For Homer, the late 1860s and the 1870s were a time of artistic experimentation and prolific and varied output. He resided in New York City, making his living chiefly by designing magazine illustrations and building his reputation as a painter, but he found his subjects in the increasingly popular seaside resorts in Massachusetts and New Jersey, and in the Adirondacks, rural New York State, and the White Mountains of New Hampshire. Late in 1866, motivated probably by the chance to see two of his Civil War paintings at the Exposition Universelle, Homer had begun a ten-month sojourn in Paris and the French countryside. While there is little likelihood of influence from members of the French avant-garde, Homer shared their subject interests, their fascination with serial imagery, and their desire to incorporate into their works outdoor light, flat and simple forms (reinforced by their appreciation of Japanese design principles), and free brushwork.
Women at leisure and children at play or simply preoccupied by their own concerns were regular subjects for the artist in the 1870s. In addition to expanding his mastery of oil paint during that decade, Homer began to create watercolors, and their success enabled him to give up his work as a freelance illustrator by 1875. He had been in Virginia during the war, and he returned there at least once during the mid-1870s, apparently to observe and portray what had happened to the lives of former slaves during the first decade of Emancipation.
In the early 1880s, Homer came increasingly to desire solitude, and his art took on a new intensity. In 1881, he traveled to England on his second and final trip abroad. After passing briefly through London, he settled in Cullercoats, a village near Tynemouth on the North Sea, remaining there from the spring of 1881 to November 1882. He became sensitive to the strenuous and courageous lives of its inhabitants, particularly the women, whom he depicted hauling and cleaning fish, mending nets, and, most poignantly, standing at the water’s edge, awaiting the return of their men. When the artist returned to New York, both he and his art were greatly changed.

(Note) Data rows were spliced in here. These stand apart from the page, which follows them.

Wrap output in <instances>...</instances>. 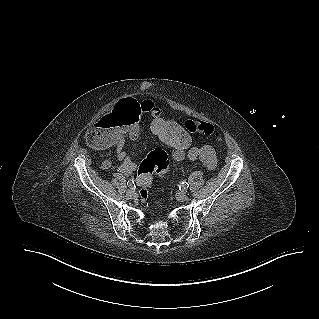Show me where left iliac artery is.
I'll return each mask as SVG.
<instances>
[{"label": "left iliac artery", "mask_w": 319, "mask_h": 319, "mask_svg": "<svg viewBox=\"0 0 319 319\" xmlns=\"http://www.w3.org/2000/svg\"><path fill=\"white\" fill-rule=\"evenodd\" d=\"M189 187V184L187 182H182L179 184V189L180 190H185Z\"/></svg>", "instance_id": "obj_1"}]
</instances>
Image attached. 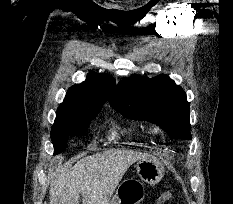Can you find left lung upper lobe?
<instances>
[{
	"instance_id": "left-lung-upper-lobe-1",
	"label": "left lung upper lobe",
	"mask_w": 233,
	"mask_h": 204,
	"mask_svg": "<svg viewBox=\"0 0 233 204\" xmlns=\"http://www.w3.org/2000/svg\"><path fill=\"white\" fill-rule=\"evenodd\" d=\"M110 104L128 119L146 120L161 126L175 138L191 139L186 94L167 75L132 76L121 80Z\"/></svg>"
}]
</instances>
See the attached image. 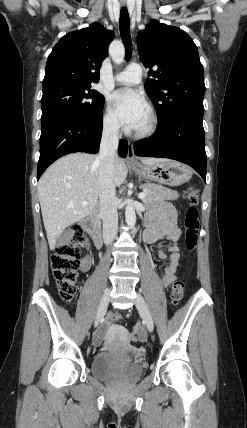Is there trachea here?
<instances>
[{"label":"trachea","mask_w":247,"mask_h":428,"mask_svg":"<svg viewBox=\"0 0 247 428\" xmlns=\"http://www.w3.org/2000/svg\"><path fill=\"white\" fill-rule=\"evenodd\" d=\"M119 27L121 39L125 46V59H129L132 55V40L130 36L129 13L125 6L120 10Z\"/></svg>","instance_id":"trachea-1"}]
</instances>
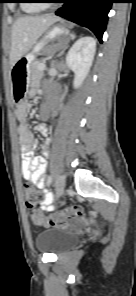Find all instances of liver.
I'll return each mask as SVG.
<instances>
[{"label": "liver", "instance_id": "1", "mask_svg": "<svg viewBox=\"0 0 136 296\" xmlns=\"http://www.w3.org/2000/svg\"><path fill=\"white\" fill-rule=\"evenodd\" d=\"M60 18L51 14L25 15L13 24L11 32L10 64L13 66L36 43L39 37Z\"/></svg>", "mask_w": 136, "mask_h": 296}]
</instances>
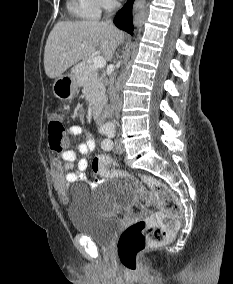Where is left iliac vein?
I'll list each match as a JSON object with an SVG mask.
<instances>
[{"label":"left iliac vein","instance_id":"4c4485c4","mask_svg":"<svg viewBox=\"0 0 233 284\" xmlns=\"http://www.w3.org/2000/svg\"><path fill=\"white\" fill-rule=\"evenodd\" d=\"M113 150L114 152L118 153V154H121L124 152V145L123 143L121 142V140L119 138H117L115 141H114V147H113Z\"/></svg>","mask_w":233,"mask_h":284}]
</instances>
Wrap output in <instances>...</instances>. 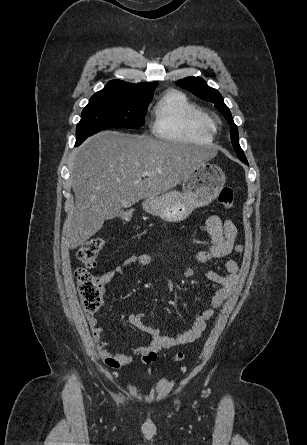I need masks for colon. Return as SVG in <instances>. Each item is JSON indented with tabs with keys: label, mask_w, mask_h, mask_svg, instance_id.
I'll use <instances>...</instances> for the list:
<instances>
[{
	"label": "colon",
	"mask_w": 307,
	"mask_h": 445,
	"mask_svg": "<svg viewBox=\"0 0 307 445\" xmlns=\"http://www.w3.org/2000/svg\"><path fill=\"white\" fill-rule=\"evenodd\" d=\"M233 190L230 187H223L218 195V202L229 209L233 205ZM120 218L128 222L132 218L129 211L122 212ZM105 245V239L102 237H93L86 241L77 252V258L83 264V268L76 271L77 285L81 302L85 312L88 315H94L102 305L103 285L100 279L91 274L88 270L97 266V257ZM176 360H183L184 355L177 353Z\"/></svg>",
	"instance_id": "colon-1"
}]
</instances>
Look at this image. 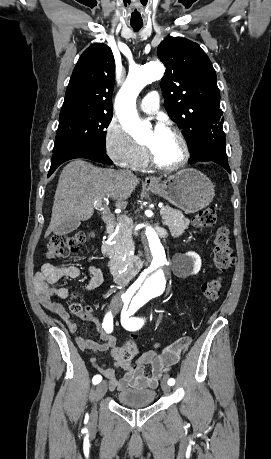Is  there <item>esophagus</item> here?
<instances>
[{
    "instance_id": "obj_1",
    "label": "esophagus",
    "mask_w": 271,
    "mask_h": 459,
    "mask_svg": "<svg viewBox=\"0 0 271 459\" xmlns=\"http://www.w3.org/2000/svg\"><path fill=\"white\" fill-rule=\"evenodd\" d=\"M158 182V179L156 177H153L152 175L145 179L146 185H158Z\"/></svg>"
}]
</instances>
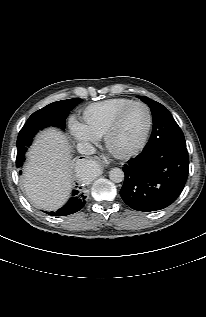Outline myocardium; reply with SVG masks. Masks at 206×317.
<instances>
[{
    "instance_id": "f54148a6",
    "label": "myocardium",
    "mask_w": 206,
    "mask_h": 317,
    "mask_svg": "<svg viewBox=\"0 0 206 317\" xmlns=\"http://www.w3.org/2000/svg\"><path fill=\"white\" fill-rule=\"evenodd\" d=\"M135 105H141L145 108L146 113H147V126L144 132V135L140 141V143L129 149V150H125V151H120L117 150L113 147L112 145V137L114 135V133L116 132V130L118 129L124 115L126 114V112L133 106ZM152 124H153V118H152V113L151 110L149 108V106L141 101H133L130 104L126 105L125 107H123L113 118L112 122L110 123L109 127L107 128L105 134H104V144L106 149L115 157L117 158H121V159H126V158H130L133 157L135 155H137L139 152H141L144 147L146 146L149 137H150V133H151V129H152Z\"/></svg>"
}]
</instances>
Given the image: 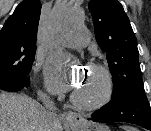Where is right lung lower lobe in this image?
Here are the masks:
<instances>
[{
    "label": "right lung lower lobe",
    "mask_w": 151,
    "mask_h": 131,
    "mask_svg": "<svg viewBox=\"0 0 151 131\" xmlns=\"http://www.w3.org/2000/svg\"><path fill=\"white\" fill-rule=\"evenodd\" d=\"M29 86V81H27V83L25 84V87H28Z\"/></svg>",
    "instance_id": "right-lung-lower-lobe-1"
}]
</instances>
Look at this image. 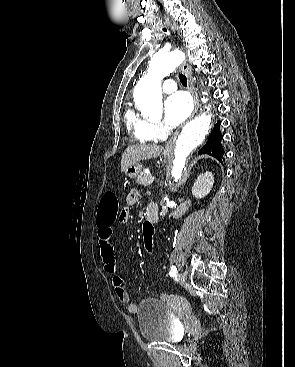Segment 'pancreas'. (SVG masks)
<instances>
[{
	"label": "pancreas",
	"instance_id": "cf45deb5",
	"mask_svg": "<svg viewBox=\"0 0 295 367\" xmlns=\"http://www.w3.org/2000/svg\"><path fill=\"white\" fill-rule=\"evenodd\" d=\"M151 177V174H146L144 172L140 173V175L137 177V183L141 186H148V180Z\"/></svg>",
	"mask_w": 295,
	"mask_h": 367
}]
</instances>
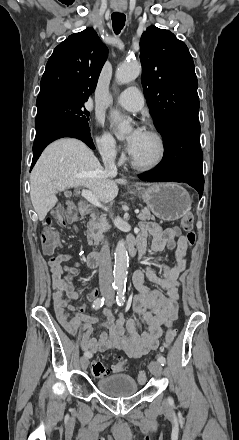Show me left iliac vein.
Returning a JSON list of instances; mask_svg holds the SVG:
<instances>
[{
	"label": "left iliac vein",
	"instance_id": "left-iliac-vein-1",
	"mask_svg": "<svg viewBox=\"0 0 239 440\" xmlns=\"http://www.w3.org/2000/svg\"><path fill=\"white\" fill-rule=\"evenodd\" d=\"M108 304L110 305L111 302L109 301ZM150 372L156 376V377H160L162 375V366L159 362L157 361H152L149 366H148Z\"/></svg>",
	"mask_w": 239,
	"mask_h": 440
}]
</instances>
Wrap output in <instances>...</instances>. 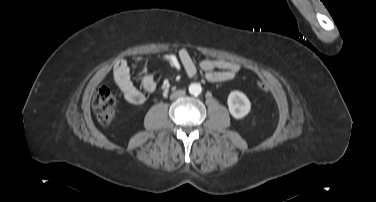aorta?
<instances>
[{
    "label": "aorta",
    "instance_id": "aorta-1",
    "mask_svg": "<svg viewBox=\"0 0 376 202\" xmlns=\"http://www.w3.org/2000/svg\"><path fill=\"white\" fill-rule=\"evenodd\" d=\"M202 92V87L199 83H192L189 86V93L191 95L197 96Z\"/></svg>",
    "mask_w": 376,
    "mask_h": 202
}]
</instances>
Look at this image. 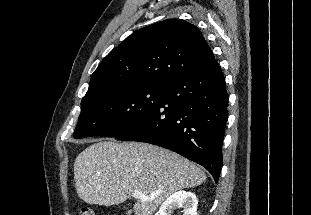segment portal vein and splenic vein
<instances>
[{
    "label": "portal vein and splenic vein",
    "instance_id": "obj_1",
    "mask_svg": "<svg viewBox=\"0 0 311 215\" xmlns=\"http://www.w3.org/2000/svg\"><path fill=\"white\" fill-rule=\"evenodd\" d=\"M132 196L136 199H140V200H143V201H147L149 200V197H147L145 194H143L141 191L139 190H134L132 192Z\"/></svg>",
    "mask_w": 311,
    "mask_h": 215
}]
</instances>
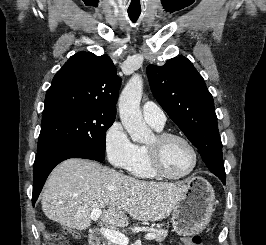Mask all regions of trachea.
Masks as SVG:
<instances>
[{
	"mask_svg": "<svg viewBox=\"0 0 266 245\" xmlns=\"http://www.w3.org/2000/svg\"><path fill=\"white\" fill-rule=\"evenodd\" d=\"M128 15H129L130 19H131L133 22H135V21L138 19L140 13H136V12H128Z\"/></svg>",
	"mask_w": 266,
	"mask_h": 245,
	"instance_id": "trachea-1",
	"label": "trachea"
}]
</instances>
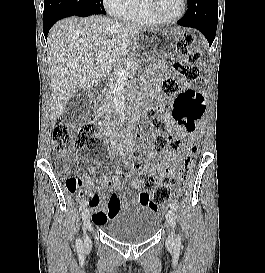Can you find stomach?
<instances>
[{
	"instance_id": "obj_1",
	"label": "stomach",
	"mask_w": 265,
	"mask_h": 273,
	"mask_svg": "<svg viewBox=\"0 0 265 273\" xmlns=\"http://www.w3.org/2000/svg\"><path fill=\"white\" fill-rule=\"evenodd\" d=\"M184 30H154L144 29L134 39L133 44H128V49H141L136 64L134 78H153V73H160L161 69H167V64L172 60L168 56H175V51H163L172 49L174 40H180Z\"/></svg>"
}]
</instances>
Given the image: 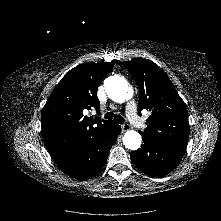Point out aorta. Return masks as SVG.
Returning a JSON list of instances; mask_svg holds the SVG:
<instances>
[{
	"label": "aorta",
	"mask_w": 221,
	"mask_h": 221,
	"mask_svg": "<svg viewBox=\"0 0 221 221\" xmlns=\"http://www.w3.org/2000/svg\"><path fill=\"white\" fill-rule=\"evenodd\" d=\"M108 97L117 103H123L129 95L130 88L127 81L118 75L108 77L104 81ZM141 135L134 130H128L123 136V144L130 150H137L141 145Z\"/></svg>",
	"instance_id": "1"
}]
</instances>
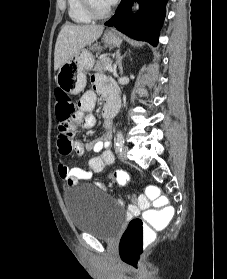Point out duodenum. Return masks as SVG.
Here are the masks:
<instances>
[{
	"label": "duodenum",
	"instance_id": "410a0bca",
	"mask_svg": "<svg viewBox=\"0 0 227 279\" xmlns=\"http://www.w3.org/2000/svg\"><path fill=\"white\" fill-rule=\"evenodd\" d=\"M118 112V104L114 100H108L104 107V116L109 119Z\"/></svg>",
	"mask_w": 227,
	"mask_h": 279
}]
</instances>
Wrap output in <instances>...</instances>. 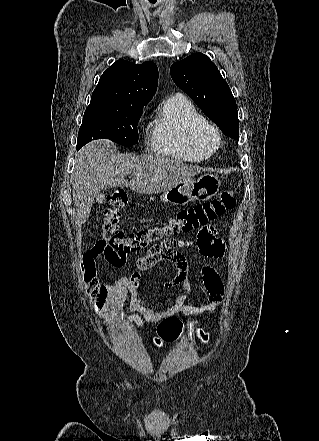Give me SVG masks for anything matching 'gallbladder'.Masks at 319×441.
Wrapping results in <instances>:
<instances>
[{"mask_svg": "<svg viewBox=\"0 0 319 441\" xmlns=\"http://www.w3.org/2000/svg\"><path fill=\"white\" fill-rule=\"evenodd\" d=\"M104 199H105V194H104V193H100V194H98V196L96 197V201H97L98 203H102V202L104 201Z\"/></svg>", "mask_w": 319, "mask_h": 441, "instance_id": "bac80fb5", "label": "gallbladder"}]
</instances>
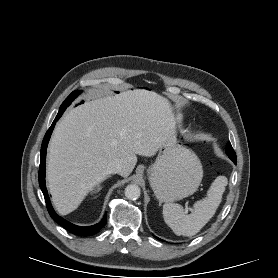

In the summer of 1883, Homer moved from New York to Prouts Neck, Maine, a peninsula ten miles south of Portland. Except for vacation trips to the Adirondacks, Canada, Florida, and the Caribbean, where he produced dazzling watercolors, Homer lived at Prouts Neck until his death. He enjoyed isolation and was inspired by privacy and silence to paint the great themes of his career: the struggle of people against the sea and the relationship of fragile, transient human life to the timelessness of nature. In ambitious works of the 1880s, men challenge the ocean’s power with their own strength and cunning or respond to the ocean’s overwhelming force in scenes of dramatic rescue. By about 1890, however, Homer left narrative behind to concentrate on the beauty, force, and drama of the sea itself. In their dynamic compositions and richly textured passages, his late seascapes capture the look and feel (and even suggest the sound) of masses of onrushing and receding water. For Homer’s contemporaries, these were the most extravagantly admired of all his works. They remain among his most famous today, appreciated for their virtuoso brushwork, depth of feeling, and hints of modernist abstraction.